Anonym. Zweiseitiges Siegel ø 25mm (18,37g). Ca. 815 - 843 n. Chr. Vs.: Noahs zweite Taube hat Landeplatz gefunden und steht n. r. unter durch drei Blätter angedeuteten Olivenzweig und hält abgezupftes Blatt im Schnabel. Rs.: Stilisiertes Pfingstwunder: oben griechisches Fadenkreuz mit Mittelpunkt im "Himmel"; darunter Kryptogramm für im Sinkflug erdwärts strebende Heiliggeisttaube in "Geisteswoge", mit großer Mittelflamme (für Gottesmutter Maria) und zwei mal sechs Flämmchen (für die Apostel).
Gelbbraune Patina, Rs. Kratzer, vz

Ex Sammlung Prof. Dr. Wolfram Weiser; ex Grün Auktion 67, 2016, Los 719; ex Münzzentrum Rheinland Auktion 102, 2000, Los 6001.

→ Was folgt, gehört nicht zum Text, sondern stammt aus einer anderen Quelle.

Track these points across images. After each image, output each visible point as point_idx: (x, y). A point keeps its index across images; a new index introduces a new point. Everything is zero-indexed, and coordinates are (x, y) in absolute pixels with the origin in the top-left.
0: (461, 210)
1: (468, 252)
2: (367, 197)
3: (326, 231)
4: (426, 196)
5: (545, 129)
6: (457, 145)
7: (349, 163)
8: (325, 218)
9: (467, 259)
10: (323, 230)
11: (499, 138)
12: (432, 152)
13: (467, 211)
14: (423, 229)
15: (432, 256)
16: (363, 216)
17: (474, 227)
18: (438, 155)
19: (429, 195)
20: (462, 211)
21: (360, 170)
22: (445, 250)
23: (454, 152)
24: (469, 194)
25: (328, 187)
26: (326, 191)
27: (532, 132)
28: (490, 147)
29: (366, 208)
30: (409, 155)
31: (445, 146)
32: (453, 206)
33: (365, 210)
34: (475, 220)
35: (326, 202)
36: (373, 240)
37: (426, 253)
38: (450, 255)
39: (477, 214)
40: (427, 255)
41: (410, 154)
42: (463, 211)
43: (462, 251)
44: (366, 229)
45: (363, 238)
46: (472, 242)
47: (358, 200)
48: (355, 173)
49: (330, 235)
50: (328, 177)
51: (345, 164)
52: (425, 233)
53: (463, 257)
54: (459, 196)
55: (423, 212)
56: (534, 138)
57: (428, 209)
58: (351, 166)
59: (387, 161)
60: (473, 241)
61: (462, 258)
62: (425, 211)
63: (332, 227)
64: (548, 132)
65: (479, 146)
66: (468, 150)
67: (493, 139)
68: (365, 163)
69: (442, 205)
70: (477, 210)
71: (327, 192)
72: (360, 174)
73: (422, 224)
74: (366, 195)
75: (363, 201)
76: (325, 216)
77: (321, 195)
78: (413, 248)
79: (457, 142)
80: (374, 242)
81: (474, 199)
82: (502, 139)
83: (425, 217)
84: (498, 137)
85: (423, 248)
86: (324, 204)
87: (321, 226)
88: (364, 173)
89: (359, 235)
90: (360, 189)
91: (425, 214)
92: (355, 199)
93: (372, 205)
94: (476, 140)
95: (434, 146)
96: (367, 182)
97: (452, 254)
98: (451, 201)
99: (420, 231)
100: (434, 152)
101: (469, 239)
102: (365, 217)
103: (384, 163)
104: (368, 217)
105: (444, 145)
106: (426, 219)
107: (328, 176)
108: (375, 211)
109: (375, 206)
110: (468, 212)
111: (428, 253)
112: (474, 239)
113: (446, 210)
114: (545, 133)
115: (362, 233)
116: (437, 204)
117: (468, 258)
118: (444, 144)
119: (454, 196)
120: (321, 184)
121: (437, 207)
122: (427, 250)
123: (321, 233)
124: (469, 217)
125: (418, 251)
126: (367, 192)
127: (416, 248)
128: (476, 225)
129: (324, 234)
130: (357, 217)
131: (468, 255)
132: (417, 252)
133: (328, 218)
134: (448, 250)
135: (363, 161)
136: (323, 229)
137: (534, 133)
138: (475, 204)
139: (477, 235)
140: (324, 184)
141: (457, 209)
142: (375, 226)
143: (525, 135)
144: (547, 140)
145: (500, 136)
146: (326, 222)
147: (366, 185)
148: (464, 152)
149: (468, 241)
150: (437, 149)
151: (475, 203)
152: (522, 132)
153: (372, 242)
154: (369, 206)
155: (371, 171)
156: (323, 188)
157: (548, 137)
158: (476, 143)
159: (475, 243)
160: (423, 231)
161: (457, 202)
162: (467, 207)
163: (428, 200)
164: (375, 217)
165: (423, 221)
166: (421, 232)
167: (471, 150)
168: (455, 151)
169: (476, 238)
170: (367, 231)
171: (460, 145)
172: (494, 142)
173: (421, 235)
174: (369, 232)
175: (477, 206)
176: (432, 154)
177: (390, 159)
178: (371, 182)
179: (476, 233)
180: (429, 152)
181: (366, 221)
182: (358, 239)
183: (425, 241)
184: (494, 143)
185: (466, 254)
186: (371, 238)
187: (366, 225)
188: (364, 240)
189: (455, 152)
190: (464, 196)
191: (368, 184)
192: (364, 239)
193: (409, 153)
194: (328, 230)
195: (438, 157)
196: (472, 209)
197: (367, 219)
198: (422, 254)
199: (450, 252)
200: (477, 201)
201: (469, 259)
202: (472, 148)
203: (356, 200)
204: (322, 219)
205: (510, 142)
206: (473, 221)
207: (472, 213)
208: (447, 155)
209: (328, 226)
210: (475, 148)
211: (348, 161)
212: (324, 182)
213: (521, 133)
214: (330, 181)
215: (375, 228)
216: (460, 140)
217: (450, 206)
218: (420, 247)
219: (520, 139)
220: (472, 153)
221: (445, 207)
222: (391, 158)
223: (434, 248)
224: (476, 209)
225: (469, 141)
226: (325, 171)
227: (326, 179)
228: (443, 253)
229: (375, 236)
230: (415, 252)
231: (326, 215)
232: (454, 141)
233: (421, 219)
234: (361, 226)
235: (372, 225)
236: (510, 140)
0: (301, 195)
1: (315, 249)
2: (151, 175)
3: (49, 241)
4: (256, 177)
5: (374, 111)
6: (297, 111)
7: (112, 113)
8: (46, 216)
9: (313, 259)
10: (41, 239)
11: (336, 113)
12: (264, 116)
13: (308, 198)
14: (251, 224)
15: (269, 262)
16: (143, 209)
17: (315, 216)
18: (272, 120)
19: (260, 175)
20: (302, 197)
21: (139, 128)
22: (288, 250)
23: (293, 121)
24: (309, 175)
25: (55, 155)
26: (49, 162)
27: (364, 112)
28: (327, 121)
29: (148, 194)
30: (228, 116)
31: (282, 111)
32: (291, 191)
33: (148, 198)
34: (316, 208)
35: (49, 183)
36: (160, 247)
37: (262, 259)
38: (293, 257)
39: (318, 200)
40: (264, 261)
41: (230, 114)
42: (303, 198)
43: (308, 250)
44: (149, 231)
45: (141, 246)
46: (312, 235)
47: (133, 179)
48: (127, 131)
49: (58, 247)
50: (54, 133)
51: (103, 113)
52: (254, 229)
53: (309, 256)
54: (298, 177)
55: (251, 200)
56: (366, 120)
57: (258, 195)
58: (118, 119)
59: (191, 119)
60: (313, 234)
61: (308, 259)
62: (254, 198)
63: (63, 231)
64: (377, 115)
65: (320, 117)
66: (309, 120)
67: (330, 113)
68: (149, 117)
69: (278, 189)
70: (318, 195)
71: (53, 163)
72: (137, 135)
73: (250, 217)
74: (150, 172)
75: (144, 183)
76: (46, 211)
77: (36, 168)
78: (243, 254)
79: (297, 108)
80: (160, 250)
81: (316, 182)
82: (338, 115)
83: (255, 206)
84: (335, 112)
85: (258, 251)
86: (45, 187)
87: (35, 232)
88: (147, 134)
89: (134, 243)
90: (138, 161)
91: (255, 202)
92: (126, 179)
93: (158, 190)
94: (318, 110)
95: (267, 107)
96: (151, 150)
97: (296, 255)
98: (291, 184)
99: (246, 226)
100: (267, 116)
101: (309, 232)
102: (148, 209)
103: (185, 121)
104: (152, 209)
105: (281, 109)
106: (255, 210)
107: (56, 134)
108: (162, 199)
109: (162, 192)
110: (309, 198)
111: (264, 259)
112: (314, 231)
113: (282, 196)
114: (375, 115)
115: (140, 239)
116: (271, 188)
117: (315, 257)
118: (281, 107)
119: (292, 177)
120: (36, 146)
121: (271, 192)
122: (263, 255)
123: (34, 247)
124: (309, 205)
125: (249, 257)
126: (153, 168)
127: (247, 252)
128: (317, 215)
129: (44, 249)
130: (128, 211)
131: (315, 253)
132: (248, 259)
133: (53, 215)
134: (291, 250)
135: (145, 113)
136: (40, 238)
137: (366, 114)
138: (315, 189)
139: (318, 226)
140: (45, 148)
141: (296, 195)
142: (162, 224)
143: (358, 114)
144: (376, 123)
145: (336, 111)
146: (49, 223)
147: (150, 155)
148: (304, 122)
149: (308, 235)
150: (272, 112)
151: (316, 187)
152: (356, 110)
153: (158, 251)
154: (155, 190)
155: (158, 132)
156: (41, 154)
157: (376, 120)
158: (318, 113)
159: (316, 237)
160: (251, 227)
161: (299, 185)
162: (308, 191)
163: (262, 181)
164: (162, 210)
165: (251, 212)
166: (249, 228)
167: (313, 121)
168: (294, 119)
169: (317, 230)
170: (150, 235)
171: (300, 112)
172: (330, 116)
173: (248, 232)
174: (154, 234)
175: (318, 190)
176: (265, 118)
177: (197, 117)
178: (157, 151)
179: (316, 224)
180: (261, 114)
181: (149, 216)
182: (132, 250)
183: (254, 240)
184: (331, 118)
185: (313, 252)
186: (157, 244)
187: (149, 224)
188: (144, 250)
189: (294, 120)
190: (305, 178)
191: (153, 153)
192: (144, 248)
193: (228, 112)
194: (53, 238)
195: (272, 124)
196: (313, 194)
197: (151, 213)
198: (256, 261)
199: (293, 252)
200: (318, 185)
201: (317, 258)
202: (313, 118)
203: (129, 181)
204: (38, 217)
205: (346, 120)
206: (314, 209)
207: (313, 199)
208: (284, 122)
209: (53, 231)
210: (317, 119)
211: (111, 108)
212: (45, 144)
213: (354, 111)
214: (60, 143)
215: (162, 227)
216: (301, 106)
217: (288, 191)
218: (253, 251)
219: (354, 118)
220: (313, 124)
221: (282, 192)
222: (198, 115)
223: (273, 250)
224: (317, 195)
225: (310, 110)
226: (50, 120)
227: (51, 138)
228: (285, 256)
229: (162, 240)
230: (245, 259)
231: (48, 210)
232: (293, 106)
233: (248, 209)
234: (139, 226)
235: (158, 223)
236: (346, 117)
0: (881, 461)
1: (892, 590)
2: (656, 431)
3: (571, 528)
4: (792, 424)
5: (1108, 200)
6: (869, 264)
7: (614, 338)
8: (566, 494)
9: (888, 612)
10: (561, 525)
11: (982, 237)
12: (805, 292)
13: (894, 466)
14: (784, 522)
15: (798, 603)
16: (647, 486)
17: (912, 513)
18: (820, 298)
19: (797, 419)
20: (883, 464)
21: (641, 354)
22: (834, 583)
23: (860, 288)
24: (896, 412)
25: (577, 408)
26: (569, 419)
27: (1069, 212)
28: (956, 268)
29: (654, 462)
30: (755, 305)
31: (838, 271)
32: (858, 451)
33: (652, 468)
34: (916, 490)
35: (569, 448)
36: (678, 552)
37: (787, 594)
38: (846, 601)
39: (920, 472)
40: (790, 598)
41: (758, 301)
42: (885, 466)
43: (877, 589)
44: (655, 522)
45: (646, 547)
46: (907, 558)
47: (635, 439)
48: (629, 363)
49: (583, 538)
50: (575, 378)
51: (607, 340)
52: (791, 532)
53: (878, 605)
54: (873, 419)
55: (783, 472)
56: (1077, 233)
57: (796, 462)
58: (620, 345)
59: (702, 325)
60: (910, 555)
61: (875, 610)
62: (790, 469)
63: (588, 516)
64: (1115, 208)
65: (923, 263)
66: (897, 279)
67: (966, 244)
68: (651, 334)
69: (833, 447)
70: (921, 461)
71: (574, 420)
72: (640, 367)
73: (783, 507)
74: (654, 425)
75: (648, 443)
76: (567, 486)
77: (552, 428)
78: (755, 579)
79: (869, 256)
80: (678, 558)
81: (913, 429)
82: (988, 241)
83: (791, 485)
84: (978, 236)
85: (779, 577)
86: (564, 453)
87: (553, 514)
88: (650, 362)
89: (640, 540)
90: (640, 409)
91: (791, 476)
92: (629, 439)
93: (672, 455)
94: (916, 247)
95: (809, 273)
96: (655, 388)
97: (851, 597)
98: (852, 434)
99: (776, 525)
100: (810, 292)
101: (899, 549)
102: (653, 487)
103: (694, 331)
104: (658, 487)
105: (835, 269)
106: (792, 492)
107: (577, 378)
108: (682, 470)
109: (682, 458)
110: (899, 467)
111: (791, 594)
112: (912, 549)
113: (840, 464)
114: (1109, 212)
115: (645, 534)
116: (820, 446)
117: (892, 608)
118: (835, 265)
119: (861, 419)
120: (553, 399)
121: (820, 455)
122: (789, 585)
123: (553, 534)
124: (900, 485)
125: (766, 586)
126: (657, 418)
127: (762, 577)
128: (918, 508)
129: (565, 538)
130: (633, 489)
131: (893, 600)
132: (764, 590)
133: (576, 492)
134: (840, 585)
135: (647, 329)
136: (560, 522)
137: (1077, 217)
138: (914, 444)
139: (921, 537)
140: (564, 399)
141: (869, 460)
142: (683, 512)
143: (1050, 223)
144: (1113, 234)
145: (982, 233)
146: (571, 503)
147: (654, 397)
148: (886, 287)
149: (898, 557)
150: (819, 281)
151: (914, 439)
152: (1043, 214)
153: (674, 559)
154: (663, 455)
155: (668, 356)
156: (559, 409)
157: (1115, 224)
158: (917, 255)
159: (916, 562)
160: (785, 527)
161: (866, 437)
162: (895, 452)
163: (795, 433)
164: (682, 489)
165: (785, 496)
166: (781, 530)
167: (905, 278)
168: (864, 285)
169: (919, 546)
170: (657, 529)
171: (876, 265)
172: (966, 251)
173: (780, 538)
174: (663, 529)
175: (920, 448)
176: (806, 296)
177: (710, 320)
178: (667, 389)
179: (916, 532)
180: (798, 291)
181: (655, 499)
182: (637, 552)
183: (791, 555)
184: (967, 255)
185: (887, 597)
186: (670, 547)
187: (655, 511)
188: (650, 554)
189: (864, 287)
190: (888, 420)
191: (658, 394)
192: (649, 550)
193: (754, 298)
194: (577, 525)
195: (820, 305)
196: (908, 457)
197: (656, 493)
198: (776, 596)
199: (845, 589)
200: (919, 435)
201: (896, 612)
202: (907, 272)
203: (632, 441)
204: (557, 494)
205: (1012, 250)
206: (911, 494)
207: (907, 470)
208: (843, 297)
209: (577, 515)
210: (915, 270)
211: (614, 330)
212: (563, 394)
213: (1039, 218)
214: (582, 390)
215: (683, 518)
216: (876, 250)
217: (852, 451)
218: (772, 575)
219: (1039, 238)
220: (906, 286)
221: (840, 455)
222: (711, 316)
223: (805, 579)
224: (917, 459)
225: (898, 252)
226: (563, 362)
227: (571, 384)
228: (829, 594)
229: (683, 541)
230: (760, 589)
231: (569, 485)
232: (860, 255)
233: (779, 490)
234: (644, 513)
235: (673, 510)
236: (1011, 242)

Die Stempel wurden frei aufgesetzt, mit Stempelstellung 330°, zum Kanal seitlich versetzt. - Das erstaunliche, anepigraphe Siegel stammt aus der Zweiten Ikonoklasmus-Periode der Ostkirche, 815/843. Beide Seiten zeigen eine Taube, die Vs. die Taube, die Noah den Zweig und damit das Zeichen der Rettung vor der Sintflut brachte (1. Mose 6-12): "Nach vierzig Tagen tat Noah an der Arche ein Fenster auf, das er gemacht hatte, und ließ einen Raben ausfliegen; der flog immer hin und her, bis die Wasser vertrockneten auf Erden. Danach ließ er eine Taube ausfliegen, um zu erfahren, ob die Wasser sich verlaufen hätten auf Erden. Da aber die Taube nichts fand, wo ihr Fuß ruhen konnte, kam sie wieder zu ihm in die Arche; denn noch war Wasser auf dem ganzen Erdboden. Da tat er die Hand heraus und nahm sie zu sich in die Arche. Da harrte er noch weitere sieben Tage und ließ abermals eine Taube fliegen aus der Arche. Die kam zu ihm um die Abendzeit, und siehe, ein Ölblatt hatte sie abgebrochen und trug's in ihrem Schnabel. Da merkte Noah, dass die Wasser sich verlaufen hätten auf Erden. Aber er harrte noch weitere sieben Tage und ließ eine Taube ausfliegen; die kam nicht wieder zu ihm."
Die Rs. zeigt die Taube des Heiligen Geistes das Pfingstwunder bewirkend (Apg 2, 1-4): "Und als der Tag der Pfingsten erfüllt war, waren sie alle beieinander an einem Ort. Und es geschah plötzlich ein Brausen vom Himmel wie eines gewaltigen Windes und erfüllte das ganze Haus, da sie saßen. Und es erschienen ihnen Zungen, zerteilt, wie von Feuer; und er setzte sich auf einen jeglichen unter ihnen, und sie wurden alle voll des heiligen Geistes und fingen an zu predigen in andern Zungen, wie der Geist ihnen gab auszusprechen." (vgl. A. Weiser, Die Apostelgeschichte Kapitel 1-12, Ökumenischer Taschenbuch-Kommentar zum Neuen Testament 5/1, Gütersloh / Würzburg 1981, 75-88). So stehen die beiden Tauben für die Errettung der Menschheit im Alten wie im Neuen Bund. Die Haupt-"Zunge" mittig zwischen den zwölf Nebenzungen zeigt, dass an eine Gruppierung der Apostel mit Maria im Zentrum gedacht war, wie schon auf dem ältesten bekannten Pfingstbild, im syrischen Rabbula-Codex von 586 n. Chr. (LdM III 415-423, bes. 421 (S. Seeliger, Hrsg.)): dort steht Maria zwischen den zwei mal sechs stehenden Aposteln; über ihr die niedergehende Taube mit ihrer "großen" Zunge, während über den Apostelköpfen kleinere Zungen brennen. Das originell-ikonoklastische Reversbild war einem Betrachter offensichtlich noch nicht ikonoklastisch genug, so dass er es mit einem Hieb, mittig leicht geneigt, symbolisch tilgte.